Quand la migraine est sans fin

La migraine chronique constitue la forme la plus grave de la pathologie migraineuse car elle ne laisse quasi pas de répit au patient. Là aussi, les nouvelles biothérapies peuvent jouer un rôle important de prévention.
On parle de migraine chronique lorsque le patient souffre durant 15 jours ou plus de symptômes migraineux. Mais au-delà de ces simples chiffres, il faut savoir que cette forme de migraine a de très profondes et durables implications sur la fonctionnalité du patient et sur ses relations sociales. Elle s'accompagne plus souvent de comorbidités et d'addictions médicamenteuses, augmente le risque de suicide et surtout peut entraîner des altérations persistantes et progressives au niveau cérébral. D'où l'importance de prévenir ce type de migraine pour soulager le patient mais aussi pour préserver son intégrité physique et cérébrale. Deux études sont, sur ce point, encourageantes.

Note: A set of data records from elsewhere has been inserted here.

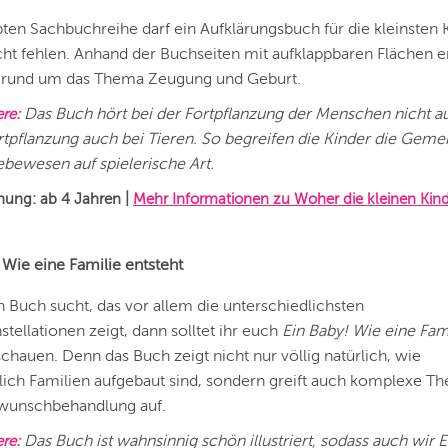
ebten Sachbuchreihe darf ein Aufklärungsbuch für die kleinsten 
icht fehlen. Anhand der Buchseiten mit aufklappbaren Flächen e
es rund um das Thema Zeugung und Geburt.
Das Buch hört bei der Fortpflanzung der Menschen nicht a
ere:
ortpflanzung auch bei Tieren. So begreifen die Kinder die Gem
ebewesen auf spielerische Art.
ehung:
ab 4 Jahren
|
Mehr Informationen zu Woher die kleinen Ki
 Wie eine Familie entsteht
n Buch sucht, das vor allem die unterschiedlichsten
tellationen zeigt, dann solltet ihr euch
Ein Baby! Wie eine Fami
chauen. Denn das Buch zeigt nicht nur völlig natürlich, wie
lich Familien aufgebaut sind, sondern greift auch komplexe 
rwunschbehandlung auf.
Das Buch ist wahnsinnig schön illustriert, sodass auch wir E
re:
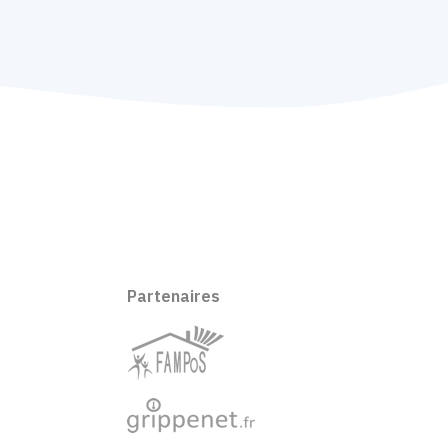
Partenaires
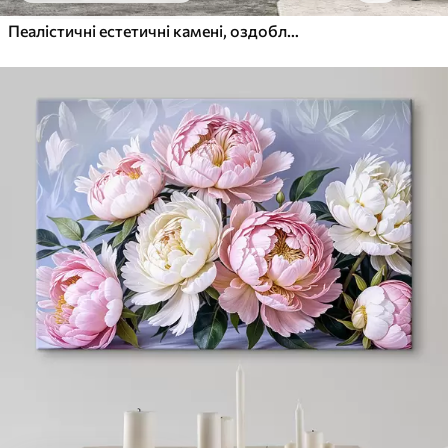
Пеалістичні естетичні камені, оздоблення будинку, природне освітлення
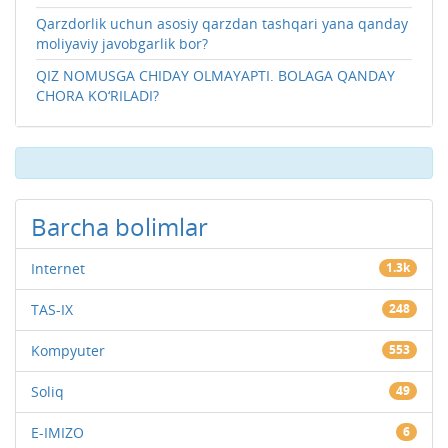
Qarzdorlik uchun asosiy qarzdan tashqari yana qanday
moliyaviy javobgarlik bor?
QIZ NOMUSGA CHIDAY OLMAYAPTI. BOLAGA QANDAY
CHORA KO‘RILADI?
Barcha bolimlar
Internet
1.3k
TAS-IX
248
Kompyuter
553
Soliq
49
E-IMIZO
6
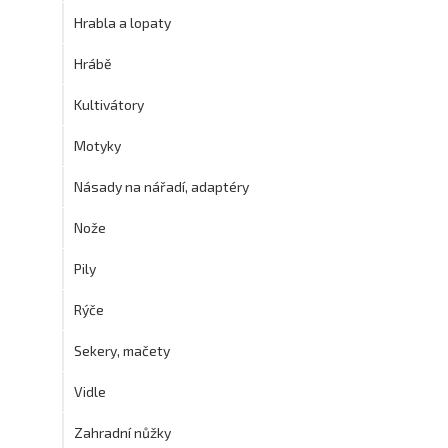
Hrabla a lopaty
Hrábě
Kultivátory
Motyky
Násady na nářadí, adaptéry
Nože
Pily
Rýče
Sekery, mačety
Vidle
Zahradní nůžky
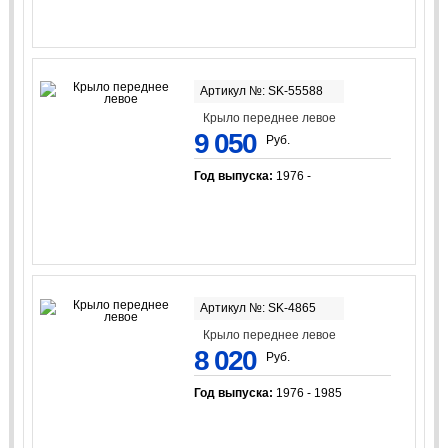
Артикул №: SK-55588
Крыло переднее левое
9 050
Руб.
Год выпуска:
1976 -
Артикул №: SK-4865
Крыло переднее левое
8 020
Руб.
Год выпуска:
1976 - 1985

- REGAIN. Dans cette étude, l'administration mensuelle en SC de galcanezumab a permis de réduire la fréquence mensuelle des migraines de 4,83 jours et 4,62 jours respectivement pour les doses de 120 mg et de 240 mg vs une réduction de 2,70 jours pour le placebo. Cette réduction des crises était sensible dès le premier mois de traitement. Enfin, près de deux fois plus de patients sous traitement ont bénéficié d'une réduction de 50% de la fréquence mensuelle des crises vs placebo (27% vs 15,4%). HALO-CM. Que le fremanezumab soit administré tous les mois ou tous les trimestres, la réduction de la fréquence mensuelle des crises est de 5 jours et significative malgré la réduction de 3 jours observée dans le groupe placebo. On objective aussi une importante amélioration de la productivité, de la sociabilité et de la qualité de vie en général. Ce qui est particulièrement intéressant dans ces résultats, c'est le constat d'une équivalence entre l'administration mensuelle et trimestrielle, ce qui offre de meilleures perspectives en termes d'adhésion thérapeutique.